**Instruction:** Find and copy every line in the records that includes the string "μέχρι".

**Records for processing:**
* * * * *

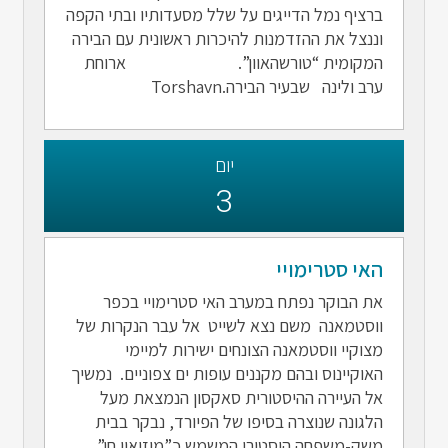
ברציף נמל הדייגים על שלל מסעדותיו ובתי הקפה
וננצל את ההזדמנות להיכרות ראשונית עם הבירה
המקומית “טורשהאוון”. ארוחת
ערב ולינה שבעיר הבירה.Torshavn
יום
3
האי סטרימויי
את הבוקר נפתח במערב האי סטרימויי בכפר
ווסטמאנה משם נצא לשייט אל עבר הנקרות של
מצוקיי ווסטמאנה הצונחים ישירות למיימי
האוקיינוס ובהם מקננים עופות ים צפוניים. נמשיך
אל העיירה ההיסטורית סאקסון הנמצאת מעל
הלגונה שנוצרה בסיפו של הפיורד, נבקר בבית
משק-משפחה היסטורי המשמש כ”מוזיאון חי”.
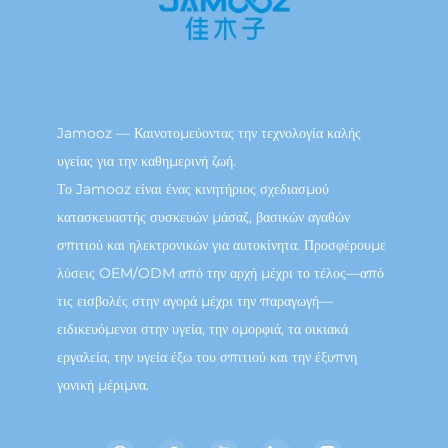
Jamooz — Καινοτομεύοντας την τεχνολογία καλής
υγείας για την καθημερινή ζωή.
Το Jamooz είναι ένας κινητήριος σχεδιασμού
κατασκευαστής συσκευών μάσαζ, βασικών αγαθών
σπιτιού και ηλεκτρονικών για αυτοκίνητα. Προσφέρουμε
λύσεις OEM/ODM από την αρχή μέχρι το τέλος—από
τις εισβολές στην αγορά μέχρι την παραγωγή—
ειδικευόμενοι στην υγεία, την ομορφιά, τα οικιακά
εργαλεία, την υγεία έξω του σπιτιού και την έξυπνη
γονική μέριμνα.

* * * * *

**Written solution:**
λύσεις OEM/ODM από την αρχή μέχρι το τέλος—από
τις εισβολές στην αγορά μέχρι την παραγωγή—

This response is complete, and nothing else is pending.